# Bitcoin now Illegal in Thailand



## concerto49 (Jul 31, 2013)

http://www.engadget.com/2013/07/30/thailand-bitcoin-ban/

Any users use Bitcoin in Thailand here? You'll no longer be able to pay your provider that way!


----------



## MannDude (Jul 31, 2013)

How do they plan on enforcing it is what I wonder. And what will the penalty be for getting caught? So long as you're not tossed in the 'Bangkok Hilton', you can probably pay your way out of it (with Baht, not bitcoins)


----------



## peterw (Jul 31, 2013)

I think they don't want companies to accept bitcoins.


----------



## Pmadd (Jul 31, 2013)

I think this is just their way of trying to have one less way people can bribe officials in the government.


----------



## MannDude (Jul 31, 2013)

Pmadd said:


> I think this is just their way of trying to have one less way people can bribe officials in the government.


Cops can get bitcoin wallets. I know all the farrang would pay their bribes in BTC if possible.


----------



## jarland (Jul 31, 2013)

Good for them.
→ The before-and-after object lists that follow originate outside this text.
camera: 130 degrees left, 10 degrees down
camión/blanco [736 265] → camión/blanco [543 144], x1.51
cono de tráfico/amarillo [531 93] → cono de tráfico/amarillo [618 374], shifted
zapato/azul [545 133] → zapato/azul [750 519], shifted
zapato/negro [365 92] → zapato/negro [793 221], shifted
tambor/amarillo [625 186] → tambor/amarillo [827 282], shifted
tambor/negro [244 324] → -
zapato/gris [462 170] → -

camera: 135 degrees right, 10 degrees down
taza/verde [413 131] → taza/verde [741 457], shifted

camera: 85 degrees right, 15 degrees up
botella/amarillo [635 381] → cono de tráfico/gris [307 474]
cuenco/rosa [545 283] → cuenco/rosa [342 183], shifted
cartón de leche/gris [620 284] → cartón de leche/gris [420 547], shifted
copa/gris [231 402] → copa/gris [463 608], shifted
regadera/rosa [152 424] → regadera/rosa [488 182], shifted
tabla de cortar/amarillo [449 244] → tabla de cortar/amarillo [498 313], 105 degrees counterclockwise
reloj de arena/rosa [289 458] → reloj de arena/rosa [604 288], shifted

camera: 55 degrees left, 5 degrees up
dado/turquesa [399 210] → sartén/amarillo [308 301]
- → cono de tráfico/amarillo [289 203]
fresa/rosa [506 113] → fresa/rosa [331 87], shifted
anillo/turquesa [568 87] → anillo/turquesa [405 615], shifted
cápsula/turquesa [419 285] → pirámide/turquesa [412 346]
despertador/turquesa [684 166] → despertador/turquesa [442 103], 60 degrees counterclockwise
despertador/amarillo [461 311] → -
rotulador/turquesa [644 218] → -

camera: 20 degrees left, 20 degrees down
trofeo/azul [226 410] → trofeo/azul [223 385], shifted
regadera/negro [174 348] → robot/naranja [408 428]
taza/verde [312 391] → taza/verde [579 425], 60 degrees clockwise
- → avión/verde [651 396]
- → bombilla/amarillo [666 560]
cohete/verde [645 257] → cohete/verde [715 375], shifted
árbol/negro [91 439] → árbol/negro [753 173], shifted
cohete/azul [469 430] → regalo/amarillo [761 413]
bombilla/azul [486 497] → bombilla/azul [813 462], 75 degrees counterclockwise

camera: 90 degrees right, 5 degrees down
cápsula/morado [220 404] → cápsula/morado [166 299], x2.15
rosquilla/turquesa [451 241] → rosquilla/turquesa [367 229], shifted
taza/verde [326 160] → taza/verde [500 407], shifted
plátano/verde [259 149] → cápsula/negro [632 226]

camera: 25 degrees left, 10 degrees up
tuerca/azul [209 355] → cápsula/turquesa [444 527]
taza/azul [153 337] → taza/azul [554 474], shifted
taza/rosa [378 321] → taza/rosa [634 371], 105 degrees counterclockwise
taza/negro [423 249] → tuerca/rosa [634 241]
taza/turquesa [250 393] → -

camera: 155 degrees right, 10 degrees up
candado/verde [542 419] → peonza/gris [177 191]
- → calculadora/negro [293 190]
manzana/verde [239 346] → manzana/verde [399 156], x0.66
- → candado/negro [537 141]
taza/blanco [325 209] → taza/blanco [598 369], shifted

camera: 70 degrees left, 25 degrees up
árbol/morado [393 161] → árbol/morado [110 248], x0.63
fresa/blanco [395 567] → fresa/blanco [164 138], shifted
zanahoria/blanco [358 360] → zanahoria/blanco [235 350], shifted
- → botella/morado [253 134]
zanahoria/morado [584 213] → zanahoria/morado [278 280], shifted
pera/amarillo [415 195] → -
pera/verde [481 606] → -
Bitcoins are nothing more than a hippie invention by a bunch of pirates, script kiddies, and child porn lovers.


----------



## egihosting (Jul 31, 2013)

There will be another digital currency that will take Bitcoin's place in Thailand.  I think litecoin is already gaining a bit more popularity...


----------



## shawn_ky (Jul 31, 2013)

Never quite understood the bitcoin thing anyway...


----------



## ThePrimeHost (Jul 31, 2013)

shawn_ky said:


> Never quite understood the bitcoin thing anyway...


While it's been in the news lately I still think it has a long way to go before mainstream acceptance.


----------



## concerto49 (Jul 31, 2013)

ThePrimeHost said:


> While it's been in the news lately I still think it has a long way to go before mainstream acceptance.


You mean after the mines are depleted?


----------



## Tux (Aug 1, 2013)

concerto49 said:


> You mean after the mines are depleted?


A little cyberpunk in here please?


----------